*** Extracted text ***

JamesK, I thought you worked for Brendan Nelson but if that were the case, you would have lost your job. Are you moonlighting or are you perhaps a Baby Liberal?
The only “rediculous” thing about this debate is the constant tirade of articles critical of the security services from the Left, who, as Sarah Palin so astutely observed, are primarily concerned about “reading them (terrorists) their rights” before they detonate their car bombs.
Here here!
This is purely a matter of law and the regular abusers and politicisers of our law when they had the power to damage have no status in their comments and screeching noise. Since they don’t understand that they need to be told, thank you Bernard.
Reading your commentators one becomes aware that the security guard evicting a lib is a communist and maybe a nazi when he’s evicting a labour member 10 minutes later.
Ooooppppsss, mistake – commies are great as Communist China has become affectionately ‘China’. God bless Petro.
Shane: Try to ignore him. He is one very sick member of the opus dei.
“But the trial judge, Bernard Bongiorno, apparently took exception to the comments” a begrudging Bernard Keane ‘allows’ .
There was nothing merely ‘apparent’ about his concerns Mr. Keane
This bungle by McClelland is not excused by AFP incompetence and possible political interference in the case of Haneef which is presently the subject of a judicial review. Political interference has not yet been found nor allowed by Andrews or Ruddock. Some level of AFP incompetence has been admitted but the extent of it is yet to be found.

*** End of Extracted text ***
*** Dataset content ***

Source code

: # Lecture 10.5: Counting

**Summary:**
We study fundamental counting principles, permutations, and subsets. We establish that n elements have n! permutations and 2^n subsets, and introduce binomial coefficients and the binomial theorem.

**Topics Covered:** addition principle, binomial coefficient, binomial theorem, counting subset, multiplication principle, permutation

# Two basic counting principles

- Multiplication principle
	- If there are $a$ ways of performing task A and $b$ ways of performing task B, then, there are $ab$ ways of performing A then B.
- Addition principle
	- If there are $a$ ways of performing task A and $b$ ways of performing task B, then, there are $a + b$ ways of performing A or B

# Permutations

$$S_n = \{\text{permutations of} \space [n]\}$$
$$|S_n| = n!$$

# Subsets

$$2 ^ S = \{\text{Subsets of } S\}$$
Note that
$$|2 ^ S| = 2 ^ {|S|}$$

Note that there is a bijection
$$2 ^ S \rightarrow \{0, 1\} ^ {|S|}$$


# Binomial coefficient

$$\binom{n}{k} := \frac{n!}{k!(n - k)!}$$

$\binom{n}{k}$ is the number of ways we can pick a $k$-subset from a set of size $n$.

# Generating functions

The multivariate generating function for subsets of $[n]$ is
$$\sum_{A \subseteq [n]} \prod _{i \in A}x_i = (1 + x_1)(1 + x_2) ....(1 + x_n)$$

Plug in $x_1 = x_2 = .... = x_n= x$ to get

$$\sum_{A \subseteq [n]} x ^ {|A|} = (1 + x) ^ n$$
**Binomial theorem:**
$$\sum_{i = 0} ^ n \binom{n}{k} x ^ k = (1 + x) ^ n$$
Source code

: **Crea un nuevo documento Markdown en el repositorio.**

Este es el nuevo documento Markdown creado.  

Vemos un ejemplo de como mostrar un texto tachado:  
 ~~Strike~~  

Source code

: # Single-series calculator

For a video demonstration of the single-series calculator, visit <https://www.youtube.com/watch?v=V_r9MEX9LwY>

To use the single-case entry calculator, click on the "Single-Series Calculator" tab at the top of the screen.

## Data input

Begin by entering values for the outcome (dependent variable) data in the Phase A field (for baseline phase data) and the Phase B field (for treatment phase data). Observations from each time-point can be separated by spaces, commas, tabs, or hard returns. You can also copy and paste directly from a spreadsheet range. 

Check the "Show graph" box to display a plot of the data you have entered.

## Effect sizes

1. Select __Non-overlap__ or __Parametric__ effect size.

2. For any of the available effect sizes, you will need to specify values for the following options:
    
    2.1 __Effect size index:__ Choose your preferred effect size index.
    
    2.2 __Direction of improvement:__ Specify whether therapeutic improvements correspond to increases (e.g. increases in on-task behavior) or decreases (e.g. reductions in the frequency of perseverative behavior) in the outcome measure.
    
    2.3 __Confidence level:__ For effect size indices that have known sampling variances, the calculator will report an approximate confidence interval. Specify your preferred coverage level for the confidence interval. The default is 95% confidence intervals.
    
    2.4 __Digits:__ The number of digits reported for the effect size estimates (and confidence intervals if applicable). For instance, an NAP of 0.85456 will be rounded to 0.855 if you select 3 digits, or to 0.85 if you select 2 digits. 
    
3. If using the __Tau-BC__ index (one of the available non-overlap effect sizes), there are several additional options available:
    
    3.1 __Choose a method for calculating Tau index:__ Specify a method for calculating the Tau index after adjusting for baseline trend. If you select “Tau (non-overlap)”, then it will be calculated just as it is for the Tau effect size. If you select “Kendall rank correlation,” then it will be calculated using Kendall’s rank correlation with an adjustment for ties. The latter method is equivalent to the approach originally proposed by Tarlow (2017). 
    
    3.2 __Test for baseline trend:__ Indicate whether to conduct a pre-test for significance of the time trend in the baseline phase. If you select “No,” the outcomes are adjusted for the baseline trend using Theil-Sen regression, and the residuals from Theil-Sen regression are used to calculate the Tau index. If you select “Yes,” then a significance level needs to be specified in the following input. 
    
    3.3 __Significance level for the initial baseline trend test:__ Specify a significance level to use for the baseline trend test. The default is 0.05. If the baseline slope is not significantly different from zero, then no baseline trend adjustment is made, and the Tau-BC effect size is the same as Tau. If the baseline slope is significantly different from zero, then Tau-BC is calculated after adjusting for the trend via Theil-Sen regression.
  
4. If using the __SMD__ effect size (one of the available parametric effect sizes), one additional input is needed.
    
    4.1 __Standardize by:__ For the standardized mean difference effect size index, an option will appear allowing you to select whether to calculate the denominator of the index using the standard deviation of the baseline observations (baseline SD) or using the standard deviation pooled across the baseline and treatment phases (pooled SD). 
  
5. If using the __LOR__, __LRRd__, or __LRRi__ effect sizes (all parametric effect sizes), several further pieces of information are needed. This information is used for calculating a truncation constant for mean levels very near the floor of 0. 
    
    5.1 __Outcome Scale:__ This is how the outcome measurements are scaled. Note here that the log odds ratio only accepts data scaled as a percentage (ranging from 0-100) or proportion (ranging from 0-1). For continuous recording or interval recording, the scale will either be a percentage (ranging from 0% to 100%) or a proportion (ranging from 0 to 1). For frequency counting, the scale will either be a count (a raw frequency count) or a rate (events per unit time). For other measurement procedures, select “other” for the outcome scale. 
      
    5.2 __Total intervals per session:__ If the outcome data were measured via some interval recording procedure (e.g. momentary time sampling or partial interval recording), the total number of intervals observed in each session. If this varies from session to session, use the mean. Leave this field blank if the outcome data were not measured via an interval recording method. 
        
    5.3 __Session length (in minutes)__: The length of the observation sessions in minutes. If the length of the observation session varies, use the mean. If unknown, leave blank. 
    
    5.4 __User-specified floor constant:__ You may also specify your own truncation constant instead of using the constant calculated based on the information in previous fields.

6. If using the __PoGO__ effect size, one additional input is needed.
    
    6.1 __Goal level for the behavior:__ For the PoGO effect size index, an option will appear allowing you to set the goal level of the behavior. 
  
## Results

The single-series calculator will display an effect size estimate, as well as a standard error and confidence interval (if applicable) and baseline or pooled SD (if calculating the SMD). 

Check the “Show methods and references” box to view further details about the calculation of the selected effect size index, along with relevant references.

*** End of Dataset content ***

### What you need to do
- a) According to the reader comments, who was the trial judge?
- b) Carry on with the reader comments from their final sentence.
The rows have nothing to do with the reader comments.

### Answers to the exercises
- a) Bernard Bongiorno.

- b)
Fortunately for Andrews, Ruddock and Keelty, Bernard Keane is no judge otherwise they would surely all be hanged without the need for rule of law…..and good job he is not God because McClelland and Rudd would probably be beatified!
JamesK - perhaps you mean Beattie-fied?
So Mmmm: “you just got the feeling News Corp were getting a bit pissed with Johnny after that”. Are you saying that News Corp journalists got drunk with John Howard? Because that is what that sentence means in standard Australian venacular. Or do you in fact meant that they were “pissed off” with him? Why adopt the American usage? And by the way, I also object to “ass” instead of “arse” and “math” instead of “maths”.
J James
I spent spent enough time behind the iron curtain and in Australia to be able to make some comparisons.
- Personal search at the airports: in Berlin, Warsaw, Moscow, Prague, etc. the airports provided spare rooms for personal search to secure some privacy. People, regardless their gender, did not have to take off their pants, shoes and shirts in public. Aged people and disabled were exempted from the ‘pleasure’.
- Telling jokes was allowed at the airports.
- as an ‘enemy of the state’ everybody could be a suspect, regardless the creed, denomination, skin colour, clothes, sex or ethnicity.
-equal access to bribes. Bribes were affordable for most families to get a person out of ‘suspicion zone’. Overpaid lawyers were unheard of.
- the only gulags/concentration camps were in Siberia. But to put someone into a detention ( no open air prisons and no electric wires were established) at least mock trials had to be conducted.
-children, babies and pregnant women were not allowed to be imprisoned.
When we arrived in Australia, ( we were granted refugee status in Vienna) this country was a bulwark of democracy, and human rights were sacrosanct. There were no computers, no cameras, no sniffing dogs, etc., and no terrorists. We felt safe. Nobody checked our very modest luggage and the officials and the police were very friendly.
The Howard government shuttered dreams of many people; Australian-born included.
And for the record: Gen. Franco was not a ‘leftist’, neither was Pinochet.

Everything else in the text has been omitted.